Atlantic puffins must rank as one of the most easily recognised and popular British birds, with their comical, clown-like expression, distinctive plumage and colourful beak. As one of the auk family, they typically feed by dipping their heads under the water to locate, and then surface-dive after, small fish. Their wings are as effective for propulsion through the water as they are through the air, although their rapid whirring flight does not appear sustainable over long distances.

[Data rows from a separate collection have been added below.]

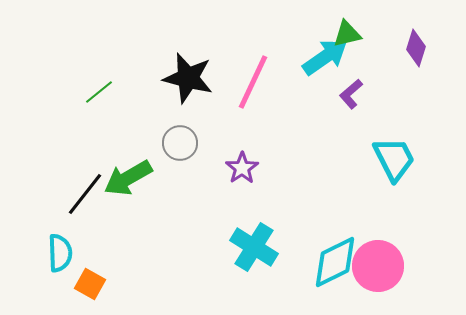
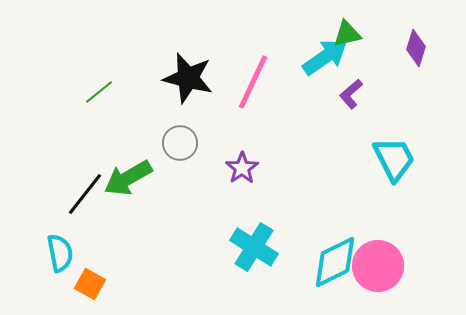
cyan semicircle: rotated 9 degrees counterclockwise
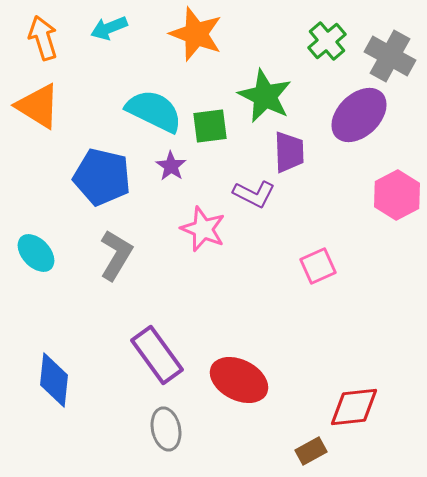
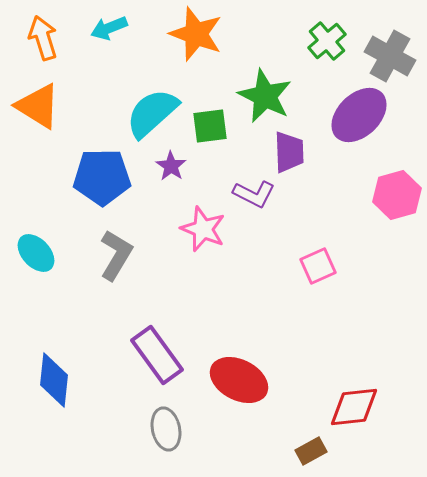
cyan semicircle: moved 2 px left, 2 px down; rotated 68 degrees counterclockwise
blue pentagon: rotated 14 degrees counterclockwise
pink hexagon: rotated 12 degrees clockwise
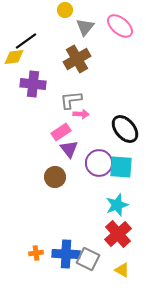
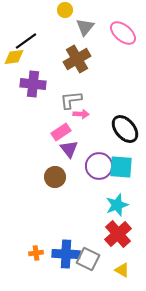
pink ellipse: moved 3 px right, 7 px down
purple circle: moved 3 px down
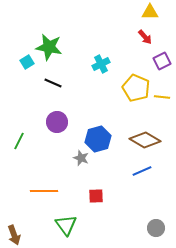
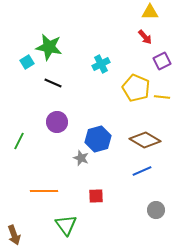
gray circle: moved 18 px up
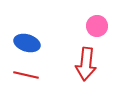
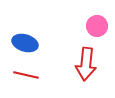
blue ellipse: moved 2 px left
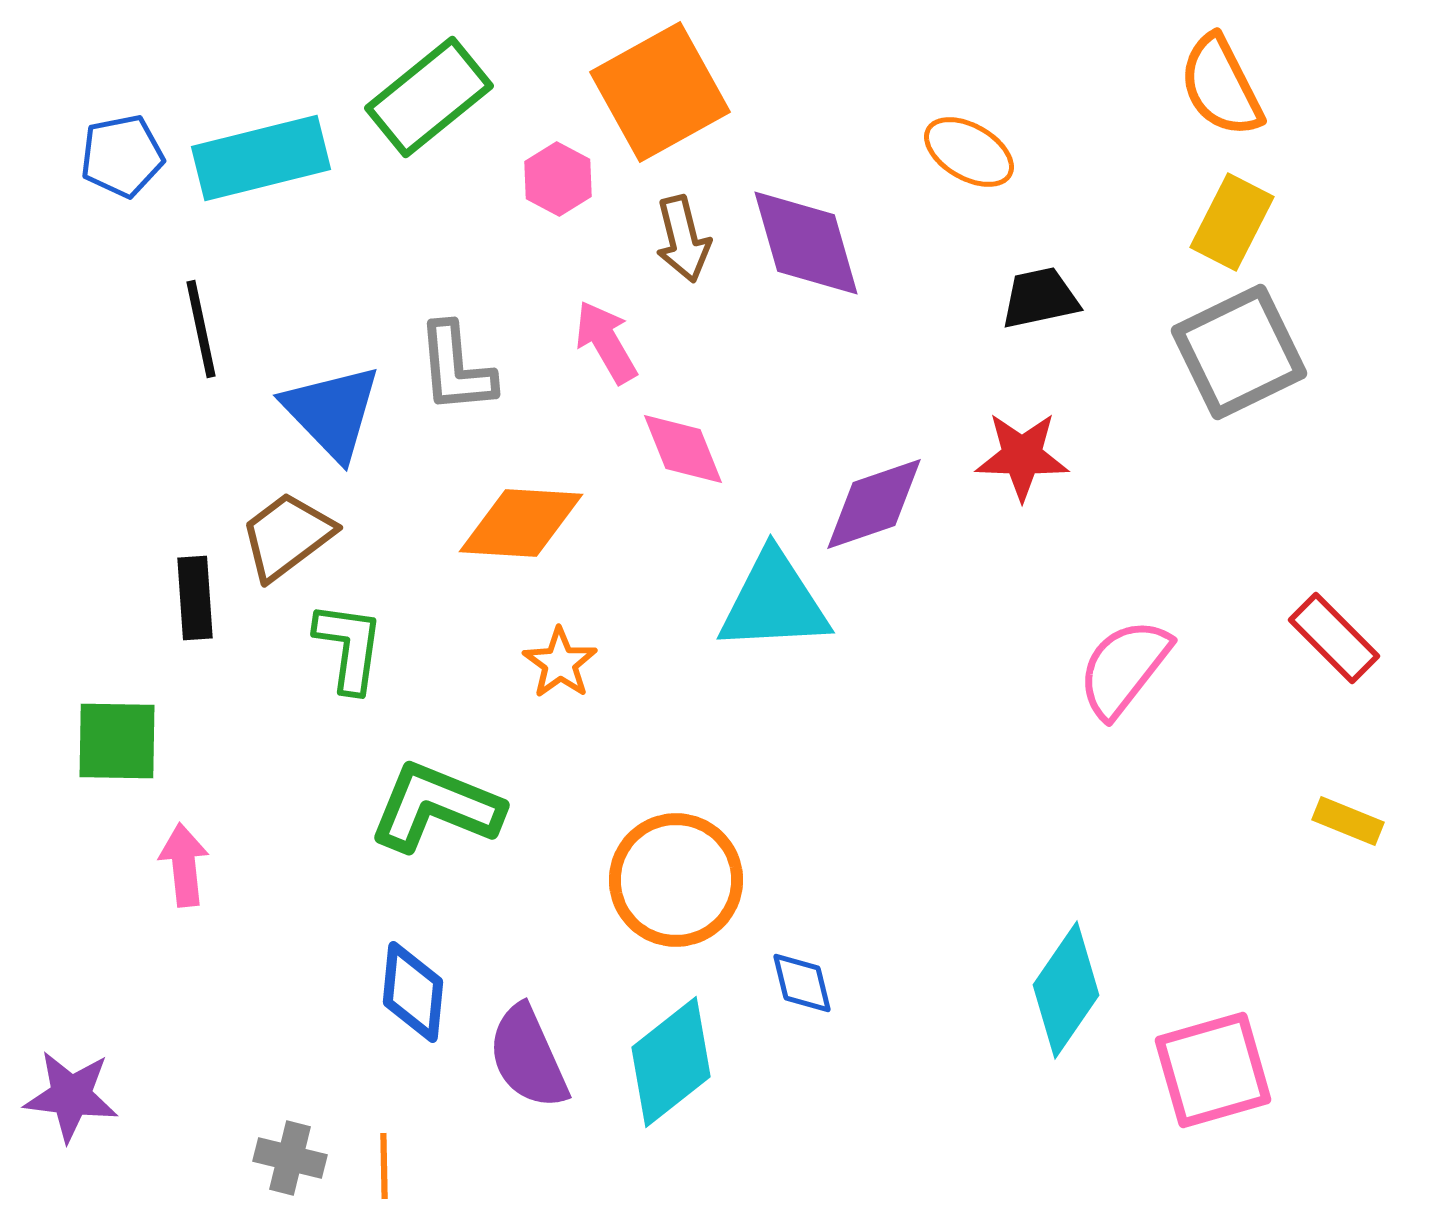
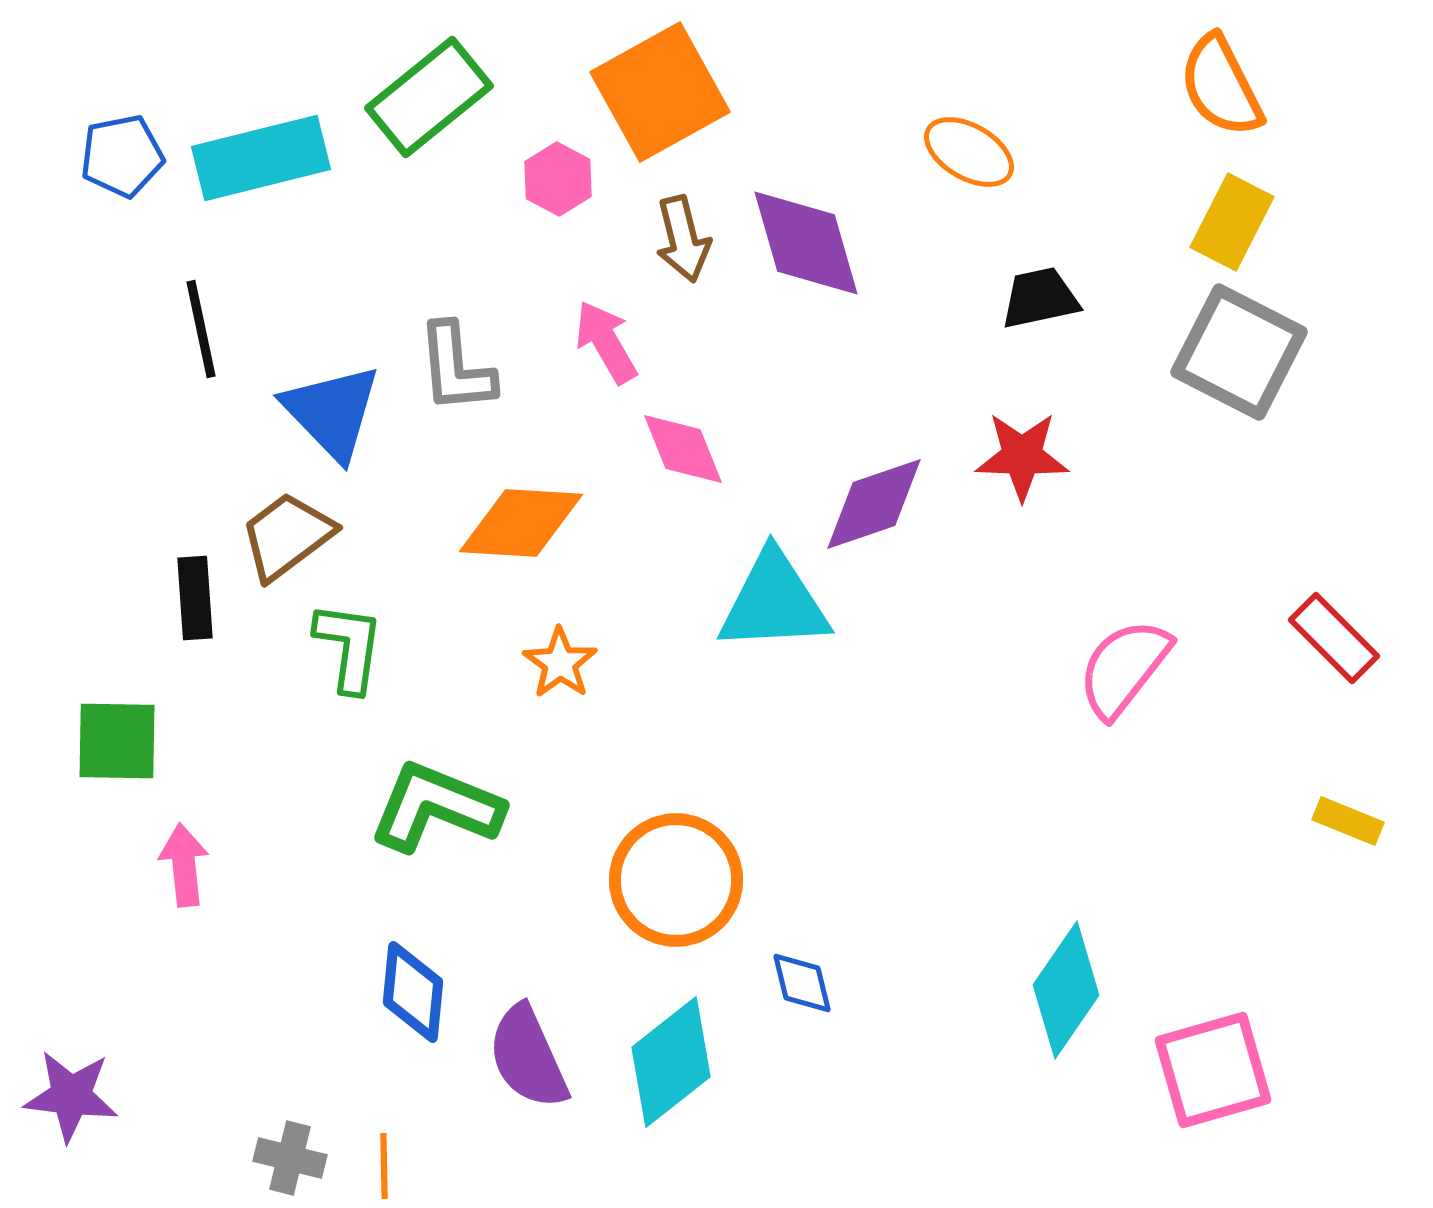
gray square at (1239, 352): rotated 37 degrees counterclockwise
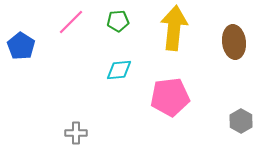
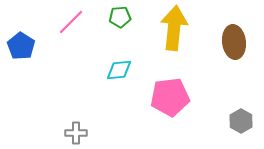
green pentagon: moved 2 px right, 4 px up
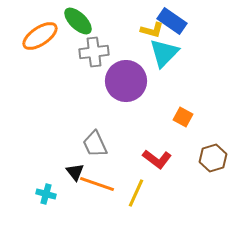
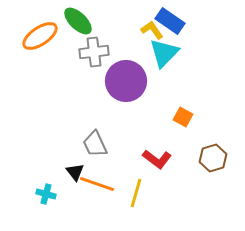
blue rectangle: moved 2 px left
yellow L-shape: rotated 140 degrees counterclockwise
yellow line: rotated 8 degrees counterclockwise
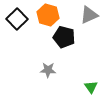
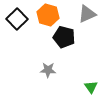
gray triangle: moved 2 px left, 1 px up
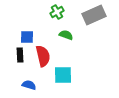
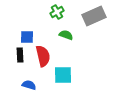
gray rectangle: moved 1 px down
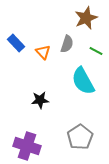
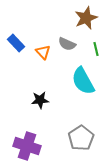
gray semicircle: rotated 96 degrees clockwise
green line: moved 2 px up; rotated 48 degrees clockwise
gray pentagon: moved 1 px right, 1 px down
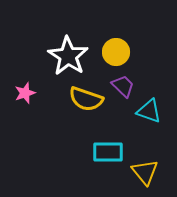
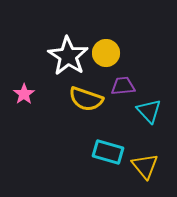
yellow circle: moved 10 px left, 1 px down
purple trapezoid: rotated 50 degrees counterclockwise
pink star: moved 1 px left, 1 px down; rotated 15 degrees counterclockwise
cyan triangle: rotated 28 degrees clockwise
cyan rectangle: rotated 16 degrees clockwise
yellow triangle: moved 6 px up
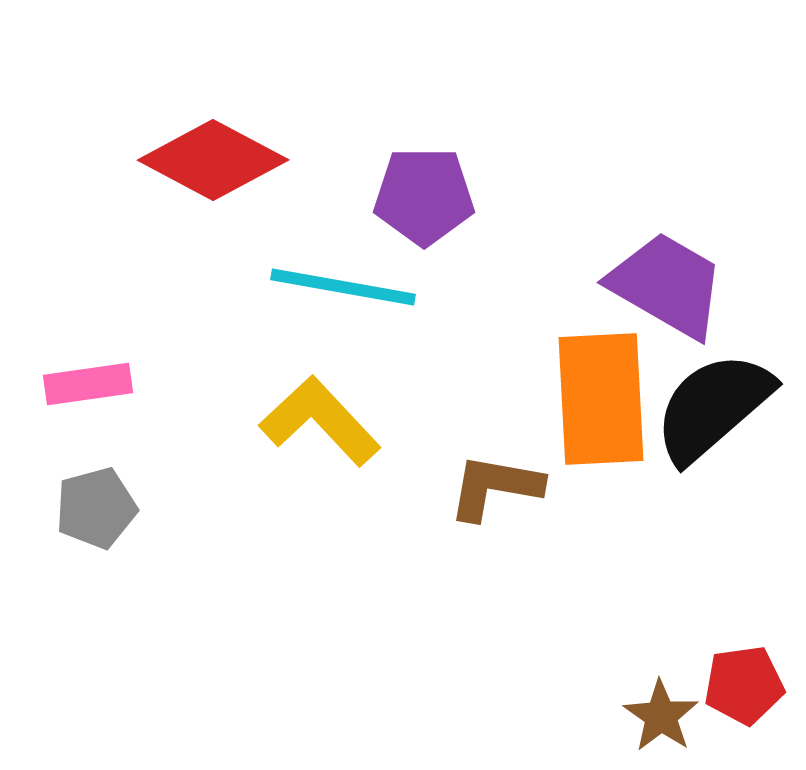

Puffins are usually found in an open sea (pelagic) habitat, except when they come to suitable coasts or islands such as Alderney to breed, from early April to late July. They will then forage in shallow waters, up to 10km from the nest site. Puffins are especially associated with tidal fronts, like Alderney’s Swinge and Race, which attract many other seabirds. Their prey, often sand eels, feeds on the nutrients brought to the surface by the currents and upwellings. Puffins also take other, schooling mid-water fish, such as sand eels, herring and capelin up to 15cm in length. They prefer species with high calorific value like oily fish.
There seem to be marked differences in diet between colonies and between years. Recent declines in the Flamborough colony in Yorkshire were blamed on poor availability of sand eels in the southern North Sea. Alderney’s puffins have suffered an even larger decline, possibly due to the movement of their favoured sand eels to cooler more northerly waters. In 2012, only 165 pairs nested on Burhou, compared with tens of thousands only fifty years ago.
A study of the Flamborough colony found the greatest densities of puffins foraging 26-28 km away in the morning, while later on in the day most birds were between 6km and 8km from the coast, with some birds further out at 40km. Atlantic puffins catch most of their prey within 30m of the water surface, although they are capable of diving to 60m.
Puffins generally produce a single chick, or puffling, and these are reared in former rabbit burrows on favoured grassy areas of Burhou. The pufflings emerge usually at night from the burrow and make their way in darkness down to the rocky shore. This activity was captured for the first time in 2013 on Alderney Wildlife Trust’s Living Islands: LIVE webcam.